- [Activity]: Could you continue the fever article from the point where it stops?

- [Provided text]:
::::::::
What Causes a Fever? Here’s What to Know—And When to See a Doctor
Having a fever can be uncomfortable, upsetting, and even a little scary, especially these days. But, while the odds are pretty good that you've had a high temperature at some point in your life before, you may be a little fuzzy on what, exactly, causes fever in the first place.
Having a fever that won't quit should at least prompt a call to your doctor, but it's understandable that you might want to have at least some idea of what's happening in your body. Here's what causes fever, and what you can do about it.
What is a fever, again?
At its core, a fever is a body temperature that's higher than normal. While you can have an elevated temperature if you find that you're running a little hotter than usual, you don't technically have a fever unless you have a temp of at least 100.4 degrees Fahrenheit, according to the Centers for Disease Control and Prevention (CDC). Also, "it's been debated by the medical community, but it's generally thought that a normal body temperature is at or around 98.6 degrees," Kathryn Boling, MD, a primary care physician at Baltimore's Mercy Medical Center, tells Health.
What happens in your body when you have a fever?
A fever is usually a sign that your body is trying to fight an illness or infection, according to the US National Library of Medicine's MedlinePlus resource.
What actually happens in your body when you have a fever can get a little complicated but, in general, "it's a sign that the immune system is fighting something, and that all of the body's systems are working to prioritize the health of vital organs," Roshi Gulati, MD, a family medicine physician at Northwestern Medicine Huntley Hospital, tells Health.
When you have a fever, your body's hypothalamus, a small region of your brain that act as an internal thermostat, among many other things, signals for your body temperature to increase, Laura Miller, MD, MPH, a family medicine physician with the University of Minnesota Medical School and University of Minnesota Physicians, tells Health.
At that point, "there is a cascade of events that are triggered, including clamping down on blood vessels in the peripheral parts of the body to shunt blood to more important organs and decreasing heat loss from the skin," Dr. Miller says.
::::::::
[Stored data entries]
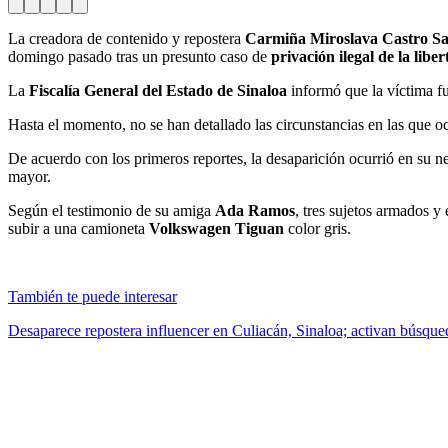
La creadora de contenido y repostera
Carmiña Miroslava Castro Sa
domingo pasado tras un presunto caso de
privación ilegal de la libe
La
Fiscalía General del Estado de Sinaloa
informó que la víctima fu
Hasta el momento, no se han detallado las circunstancias en las que oc
De acuerdo con los primeros reportes, la desaparición ocurrió en su n
mayor.
Según el testimonio de su amiga
Ada Ramos
, tres sujetos armados y
subir a una camioneta
Volkswagen Tiguan
color gris.
También te puede interesar
Desaparece repostera influencer en Culiacán, Sinaloa; activan búsque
::::::::
- [Exercise result]:
"An increase in body temperature can slow bacterial growth, improve the defense capabilities of your white blood cells, and stimulate generation of biochemical reinforcements," Arindam Sarkar, MD, a primary care physician and assistant professor of family and community medicine at Baylor University, tells Health. Basically, a fever is usually a sign that your body is trying to fight off an invader.
Most of those bacteria and viruses can survive OK in your body when your temperature is normal, Erik Blutinger, MD, an emergency medicine physician at Mount Sinai Queens, tells Health. "But if you have a fever, it may be harder for them to survive," he says.
What usually causes a fever?
There is a massive list of potential health issues that can cause a fever, but they can generally be lumped into the following categories, per Medline Plus:
- An infection
- Certain medications
- Heat illness
- Autoimmune diseases
- Some childhood vaccines
Still, an infection, whether it's bacterial, fungal, or viral, is usually the most common cause of fever, Dr. Gulati says. More specifically, "cold viruses are the most common cause of fever, and before COVID-19 we'd tell people to just let it run its course," she says. Those cold viruses are typically coronaviruses, she says, but "COVID-19 is far more dangerous than the others we see."
Dr. Sarkar agrees: "Overwhelmingly, the majority of fevers are caused by viral and bacterial infections," he says. "Rarely, systemic rheumatic diseases and cancers can cause prolonged, unexplained fever."
What should you do if you develop a fever?
First, it's important to know this: "If you feel relatively OK, you don't necessarily have to take anything for it," David Cutler, MD, a family medicine physician at Providence Saint John's Health Center in Santa Monica, Calif., tells Health. But, if you're uncomfortable or your fever is particularly high, you might want to take a fever-reducing medication like acetaminophen or ibuprofen, Dr. Cutler says. Staying hydrated is also important, he adds.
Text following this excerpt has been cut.